De El patito feo al ornitorrinco
Juan Pablo Picazo
En el viejo
cuento titulado El Patito Feo, los buenos
patos viven su feliz sociedad sujeta a la norma. Hay entre ellos como es
natural en cualquier familia, desviaciones de la media que con todo, no
escandalizan y sirven para acentuar lo que necesario para la mayoría, lo
socialmente deseable, como dicen que Dios manda, cómo no.
Y claro, todo va
bien hasta que en su seno se gesta uno cuya apariencia en principio, pero más
tarde también su voz, sus modales y necesidad de mayor espacio, causan temor y
repugnancia crecientes hasta el punto de que los buenos patos, obligados al
mayor bien para el mayor número, optan por la expulsión, o como dicen que
aconsejaba mi General Villa, primero maten
y después viriguan, que para el caso es lo mismo.
Antes de verse
lanzado, ese aparente infractor ha porfiado en hacerse aceptar por su entorno
con lo mejor que posee en su arsenal. No obstante el rechazo se torna necesario
para su maduración y le vemos emprender un viaje iniciático al más puro estilo
de los héroes solares como Gilgamesh de Uruk; Odiseo de Ítaca y el propio Ce
Ácatl Topiltzin Quetzalcóatl. El tal periplo le perfeccionará estirándole el
cuello, fortaleciendo sus alas y embelleciendo sus formas de un modo que muchos
consideran superior a la tosca estética de los patos.
En la tal
historia el agraciado héroe prueba su valor, belleza y superior destino en un
final feliz, que ni duda cabe. Niños, aplaudan que esa victoria parece no tener
vuelta de hoja. No al menos hasta que algún resentido autor, ebrio de
diatribas, tome el pergamino, lo raspe un poco aquí y un poco allá y consiga
una afortunada parodia que lo trastoque todo, como dicen que manda el Diablo.
En eso que nos
han enseñado a llamar la realidad, las cosas pintan un tanto distintas sin
embargo pues no siempre los patos feos consiguen no ya digamos hacerse cisnes, sino
que ni siquiera pueden hacer el viaje iniciático que al final importa más.

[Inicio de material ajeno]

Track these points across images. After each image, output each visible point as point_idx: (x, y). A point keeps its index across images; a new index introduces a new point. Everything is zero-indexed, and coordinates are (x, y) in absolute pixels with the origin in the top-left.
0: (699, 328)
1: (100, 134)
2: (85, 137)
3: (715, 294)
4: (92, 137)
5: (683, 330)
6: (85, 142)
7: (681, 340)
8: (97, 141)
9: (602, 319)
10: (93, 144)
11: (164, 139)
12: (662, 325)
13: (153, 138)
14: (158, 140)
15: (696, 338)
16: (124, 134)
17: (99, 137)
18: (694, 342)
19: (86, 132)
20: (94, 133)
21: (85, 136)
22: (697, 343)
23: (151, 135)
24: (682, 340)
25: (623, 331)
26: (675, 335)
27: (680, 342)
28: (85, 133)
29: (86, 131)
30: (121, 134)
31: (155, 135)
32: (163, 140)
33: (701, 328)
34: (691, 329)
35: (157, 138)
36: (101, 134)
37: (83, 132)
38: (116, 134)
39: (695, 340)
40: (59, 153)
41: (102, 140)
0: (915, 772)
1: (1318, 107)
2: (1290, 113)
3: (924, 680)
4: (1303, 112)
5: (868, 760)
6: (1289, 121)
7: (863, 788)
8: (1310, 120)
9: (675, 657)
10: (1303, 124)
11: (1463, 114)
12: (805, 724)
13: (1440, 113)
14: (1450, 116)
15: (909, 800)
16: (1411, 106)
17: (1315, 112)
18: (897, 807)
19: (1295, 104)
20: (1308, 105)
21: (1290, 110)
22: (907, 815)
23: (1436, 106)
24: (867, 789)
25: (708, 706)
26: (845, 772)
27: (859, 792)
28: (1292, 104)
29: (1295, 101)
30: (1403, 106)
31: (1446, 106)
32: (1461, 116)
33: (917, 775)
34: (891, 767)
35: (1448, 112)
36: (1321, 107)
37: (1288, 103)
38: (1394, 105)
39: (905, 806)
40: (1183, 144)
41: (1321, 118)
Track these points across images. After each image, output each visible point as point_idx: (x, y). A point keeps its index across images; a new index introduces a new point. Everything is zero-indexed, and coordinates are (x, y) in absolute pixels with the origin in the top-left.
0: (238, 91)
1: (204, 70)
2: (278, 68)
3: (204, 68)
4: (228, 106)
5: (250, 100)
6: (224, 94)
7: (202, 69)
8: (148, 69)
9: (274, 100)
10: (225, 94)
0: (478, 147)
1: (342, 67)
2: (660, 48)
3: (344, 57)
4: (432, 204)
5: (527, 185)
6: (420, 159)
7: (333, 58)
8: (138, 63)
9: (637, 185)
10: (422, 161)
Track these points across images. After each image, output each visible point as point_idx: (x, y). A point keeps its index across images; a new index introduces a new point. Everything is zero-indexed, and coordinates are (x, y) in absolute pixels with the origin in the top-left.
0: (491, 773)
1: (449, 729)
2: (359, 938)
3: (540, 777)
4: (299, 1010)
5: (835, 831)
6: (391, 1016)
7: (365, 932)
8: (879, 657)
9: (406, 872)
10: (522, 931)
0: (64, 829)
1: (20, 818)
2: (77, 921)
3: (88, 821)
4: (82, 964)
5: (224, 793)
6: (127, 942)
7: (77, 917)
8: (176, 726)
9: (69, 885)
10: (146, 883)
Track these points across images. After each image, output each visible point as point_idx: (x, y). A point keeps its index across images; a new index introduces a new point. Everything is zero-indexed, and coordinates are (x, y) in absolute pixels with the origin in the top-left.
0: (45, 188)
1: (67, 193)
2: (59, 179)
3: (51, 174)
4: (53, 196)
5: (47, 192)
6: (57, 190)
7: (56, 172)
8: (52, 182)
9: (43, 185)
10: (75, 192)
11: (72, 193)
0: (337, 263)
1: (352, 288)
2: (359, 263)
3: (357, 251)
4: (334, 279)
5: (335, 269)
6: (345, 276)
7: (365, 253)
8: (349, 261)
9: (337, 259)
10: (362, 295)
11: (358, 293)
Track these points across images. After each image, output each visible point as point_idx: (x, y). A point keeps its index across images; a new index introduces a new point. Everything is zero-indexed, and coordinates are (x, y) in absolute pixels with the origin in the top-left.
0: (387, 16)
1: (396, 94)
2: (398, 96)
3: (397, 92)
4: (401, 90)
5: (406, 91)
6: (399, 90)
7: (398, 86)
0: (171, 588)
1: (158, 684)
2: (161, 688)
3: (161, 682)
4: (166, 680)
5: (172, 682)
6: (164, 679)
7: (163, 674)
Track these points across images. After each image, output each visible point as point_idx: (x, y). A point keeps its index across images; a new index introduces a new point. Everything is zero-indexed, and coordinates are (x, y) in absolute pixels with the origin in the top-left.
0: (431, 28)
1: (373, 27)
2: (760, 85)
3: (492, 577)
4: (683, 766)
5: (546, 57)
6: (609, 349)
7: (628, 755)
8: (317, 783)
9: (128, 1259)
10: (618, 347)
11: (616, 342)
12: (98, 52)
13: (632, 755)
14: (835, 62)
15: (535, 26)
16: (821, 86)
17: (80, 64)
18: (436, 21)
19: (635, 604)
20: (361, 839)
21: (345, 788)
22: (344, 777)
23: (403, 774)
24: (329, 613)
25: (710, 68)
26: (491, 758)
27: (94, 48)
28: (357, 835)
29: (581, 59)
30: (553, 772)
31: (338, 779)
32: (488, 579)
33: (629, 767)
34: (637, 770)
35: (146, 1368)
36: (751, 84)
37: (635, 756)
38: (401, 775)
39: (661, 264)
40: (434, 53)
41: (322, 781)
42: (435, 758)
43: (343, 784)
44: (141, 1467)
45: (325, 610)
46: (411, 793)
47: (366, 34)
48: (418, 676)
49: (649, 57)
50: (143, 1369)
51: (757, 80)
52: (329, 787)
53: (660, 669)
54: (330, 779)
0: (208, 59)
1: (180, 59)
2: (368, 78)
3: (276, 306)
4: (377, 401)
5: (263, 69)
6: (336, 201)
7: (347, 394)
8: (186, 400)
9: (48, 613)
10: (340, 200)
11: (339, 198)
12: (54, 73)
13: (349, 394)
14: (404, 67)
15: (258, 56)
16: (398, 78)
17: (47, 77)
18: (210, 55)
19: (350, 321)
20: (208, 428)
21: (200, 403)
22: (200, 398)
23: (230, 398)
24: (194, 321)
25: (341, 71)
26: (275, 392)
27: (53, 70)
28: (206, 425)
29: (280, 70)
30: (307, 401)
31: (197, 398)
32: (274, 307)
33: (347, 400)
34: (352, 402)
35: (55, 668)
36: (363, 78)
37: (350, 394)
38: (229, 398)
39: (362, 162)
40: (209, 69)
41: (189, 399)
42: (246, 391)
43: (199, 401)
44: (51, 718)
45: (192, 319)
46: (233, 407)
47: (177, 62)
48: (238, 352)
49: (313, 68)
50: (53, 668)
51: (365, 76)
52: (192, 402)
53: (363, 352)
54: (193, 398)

Se
les esclaviza y explota o se les convence con pericia de su fealdad y
repugnancia al punto de que llegan a aceptarla como algo ineluctable y se
entregan a su condición de lumpenestéticos
abandonándose al ostracismo como sea.
Pero hay otros
patos que no lo son y que tampoco se tornarán en cisnes; son mamíferos con cara
de palmípedo a los que el escritor mexicano Juan Villoro, en una charla que
tiempo hace sostuvimos a propósito de los despropósitos entre literatura y
periodismo, empata con la crónica, de la que dice: A mí me pareció que la crónica se parece al ornitorrinco porque es un
animal que podría ser cinco animales distintos y en realidad es uno a condición
de no ser ninguno de los otros.
¿Qué tiene esto
que ver con la navidad o con mi tío que vive en Toluca? Nada. Permítaseme tomar
su aserto para un símil distinto. Ciertos cronistas somos ornitorrincos; es
decir, patos endemoniadamente feos a quienes tanto los buenos cisnes literarios
como los expeditos patos reporteriles miran con una culpable mezcla de
desconfianza, envidia y desconsuelo.
Sabiéndose
testigos de la historia diaria, los tales ornitorrincos son rechazados por la canalla periodística contra la que tanto
advertía Karl Krauss; sabiéndose llamados a un destino superior que frisa en
las elocuencias del aedo, son también rechazados por los dueños del parnaso. De
modo que ni pato, ni cisne, el buen ornitorrinco ha de juntar sus lustrosas
palabras y levantar un Helicón privado en tierra de nadie con las reglas a
medias de uno a medias de otro y en la augusta vecindad de otros híbridos casi
anónimos con quienes comparte esos destierros como faunos, sirenas y centauros.
Tal es este
ornitorrinco —rústico homenaje a las jirafas garciamarquianas— un apenas
territorio donde crece toda clase de hierba y trisca un bestiario en el que
todo cabe, así pues, hasta aquí esta
suerte de saludo cuando voy entrando en esta virtual habitación.